A nurse from Atlanta, Georgia buys two new brooms from the market for us to hang in the new birth room. In Edwidge Danicott’s Claire book she describes a new broom at the birth of a baby for good luck and to sweep the mother’s belly to help the baby come out. I had not heard this before, but I love to know these traditions and am thankful for the gift. It is difficult to set up a room that reminds the mothers of home.
The volunteers walk around the market looking for pregnant women and watching the heart of the community’s economy. Someone buys cassava bread. I give the cook $10 to shop for fruits and vegetables. Another volunteer buys the two brooms. We pass out vitamins from Vitamin Angels and many blood pressures are taken. The women laugh, shove, shout and shake their heads. They listen for heartbeats and the results of their blood pressure. Life has been hard for the oldest amongst them. Their life expectancy is about 62. I want to say that good, education based prenatal care will prolong their lives and make them stronger. They can watch children so parents can work and their community can grow strong.
At noon, we pack up and make our way down the mountainside to the clinic, passing small houses, women cooking and children returning from school.
In the evening, after my English class, I rest on the roof with some children and watch night settles in. There is no electricity. Mother’s call and children try to play outdoors for as long as they can. The burro’s call and the night sky fill with stars. The children rest and nearly fall asleep on my lap. It has been a long, good day.
Later, I sit in the dark and make a list of why prenatal care is important. I tell myself, “start over, go back, review, don’t take things for granted, don’t assume, walk slowly, imagine you too never had the possibility of prenatal care, be creative, be patient.” I wonder at times if I made it all up. I am sure that it is a standard thing that is well accepted but here I am with a solar lamp writing my list, which is accompanied by thanks for the day and a prayer for the next one.
Why prenatal care
1. It is an important opportunity to introduce and teach positive health habits.
2. It is an opportunity to teach women about their bodies.
3. It allows women to benefit from essential health screenings that may impact their own health, their partners and their children including HIV, syphilis, honoree, chlamydia and many others as cost allows.
4. It may be their first complete physical exam.
5. It is a place to get prenatal vitamins which helps prevent anemia and birth defects.

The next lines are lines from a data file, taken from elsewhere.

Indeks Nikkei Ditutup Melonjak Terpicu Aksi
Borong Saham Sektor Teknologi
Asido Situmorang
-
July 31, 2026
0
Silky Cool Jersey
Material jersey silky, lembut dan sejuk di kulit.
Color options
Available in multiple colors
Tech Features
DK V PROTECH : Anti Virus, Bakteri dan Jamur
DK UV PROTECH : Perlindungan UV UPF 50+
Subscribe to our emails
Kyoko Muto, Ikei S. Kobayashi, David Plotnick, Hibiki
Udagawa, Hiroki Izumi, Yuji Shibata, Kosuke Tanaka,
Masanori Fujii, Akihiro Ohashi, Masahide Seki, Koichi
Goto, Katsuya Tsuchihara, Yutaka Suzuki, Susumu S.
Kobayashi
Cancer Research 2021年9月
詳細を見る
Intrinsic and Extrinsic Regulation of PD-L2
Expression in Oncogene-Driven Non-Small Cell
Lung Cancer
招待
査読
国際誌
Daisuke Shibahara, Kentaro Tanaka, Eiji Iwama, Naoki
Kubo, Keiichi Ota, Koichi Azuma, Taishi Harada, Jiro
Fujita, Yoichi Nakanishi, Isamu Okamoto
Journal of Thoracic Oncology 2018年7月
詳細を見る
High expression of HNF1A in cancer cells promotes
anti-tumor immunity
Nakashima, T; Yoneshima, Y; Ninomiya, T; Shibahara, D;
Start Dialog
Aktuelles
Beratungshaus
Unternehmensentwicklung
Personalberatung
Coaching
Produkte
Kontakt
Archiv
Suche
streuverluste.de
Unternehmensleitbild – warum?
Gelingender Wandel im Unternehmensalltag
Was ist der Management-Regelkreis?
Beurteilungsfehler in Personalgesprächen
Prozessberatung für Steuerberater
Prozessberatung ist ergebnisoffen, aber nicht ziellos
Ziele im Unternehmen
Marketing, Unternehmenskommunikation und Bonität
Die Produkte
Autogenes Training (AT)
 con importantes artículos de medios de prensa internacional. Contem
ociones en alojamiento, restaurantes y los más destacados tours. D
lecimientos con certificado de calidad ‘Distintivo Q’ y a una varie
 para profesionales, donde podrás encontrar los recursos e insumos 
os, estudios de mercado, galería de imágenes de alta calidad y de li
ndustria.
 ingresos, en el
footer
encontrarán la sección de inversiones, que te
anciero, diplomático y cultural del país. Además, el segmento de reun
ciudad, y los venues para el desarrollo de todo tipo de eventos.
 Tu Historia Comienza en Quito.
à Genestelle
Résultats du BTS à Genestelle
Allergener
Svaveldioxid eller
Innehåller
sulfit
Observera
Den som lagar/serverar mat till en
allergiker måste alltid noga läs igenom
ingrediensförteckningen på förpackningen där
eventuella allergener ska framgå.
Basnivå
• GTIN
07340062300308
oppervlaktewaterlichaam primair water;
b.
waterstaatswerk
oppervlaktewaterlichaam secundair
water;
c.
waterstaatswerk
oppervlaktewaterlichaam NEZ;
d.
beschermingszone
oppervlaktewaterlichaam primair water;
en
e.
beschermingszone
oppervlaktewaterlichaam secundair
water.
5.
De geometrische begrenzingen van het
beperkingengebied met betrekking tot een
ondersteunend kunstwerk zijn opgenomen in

6. It screens for anemia and helps prevent death or disability from hemorrhage.
7. It provides women with worm medicine to prevent anemia and malnutrition.
8. It screens for hypertension and pre-eclampsia, which may lead to death and orphaned children.

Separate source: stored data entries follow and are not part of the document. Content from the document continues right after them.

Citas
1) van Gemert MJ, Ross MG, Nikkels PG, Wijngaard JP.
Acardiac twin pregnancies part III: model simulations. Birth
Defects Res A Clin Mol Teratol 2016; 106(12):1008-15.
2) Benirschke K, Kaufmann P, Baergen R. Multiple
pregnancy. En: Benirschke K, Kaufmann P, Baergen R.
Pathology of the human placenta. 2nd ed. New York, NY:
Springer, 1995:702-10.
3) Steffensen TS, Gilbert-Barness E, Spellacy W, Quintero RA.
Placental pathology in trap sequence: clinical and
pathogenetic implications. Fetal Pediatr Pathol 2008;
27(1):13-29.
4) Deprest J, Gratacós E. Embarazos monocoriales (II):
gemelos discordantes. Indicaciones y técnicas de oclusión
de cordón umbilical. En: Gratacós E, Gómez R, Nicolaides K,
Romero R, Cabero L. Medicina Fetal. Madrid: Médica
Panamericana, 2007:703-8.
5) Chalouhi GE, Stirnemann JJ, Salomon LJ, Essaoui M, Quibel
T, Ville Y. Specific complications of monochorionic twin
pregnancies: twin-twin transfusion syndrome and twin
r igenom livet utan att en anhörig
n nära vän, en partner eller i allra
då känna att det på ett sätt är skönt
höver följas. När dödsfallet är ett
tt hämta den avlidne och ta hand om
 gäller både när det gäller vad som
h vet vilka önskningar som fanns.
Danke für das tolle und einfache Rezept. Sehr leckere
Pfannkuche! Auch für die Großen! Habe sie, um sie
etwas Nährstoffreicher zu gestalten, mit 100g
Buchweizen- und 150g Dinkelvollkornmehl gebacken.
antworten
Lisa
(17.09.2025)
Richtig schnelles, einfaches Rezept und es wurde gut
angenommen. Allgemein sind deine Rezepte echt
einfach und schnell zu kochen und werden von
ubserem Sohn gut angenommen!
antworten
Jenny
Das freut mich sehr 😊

9. It screens for diabetes, which leads to life long health problems.
10. It prevents health problems in newborns.
11. It supports breastfeeding.
12. It helps women create safe birth plans including an emergency plan.
13. It provides malaria screening; a leading cause of maternal death and disability.
14. It screens for possible high-risk birth situations that require a mother to stay with relatives in town such as twins, breech or high blood pressure.
15. It screens for physical abuse of women.
16. It helps parent’s transition into parenthood.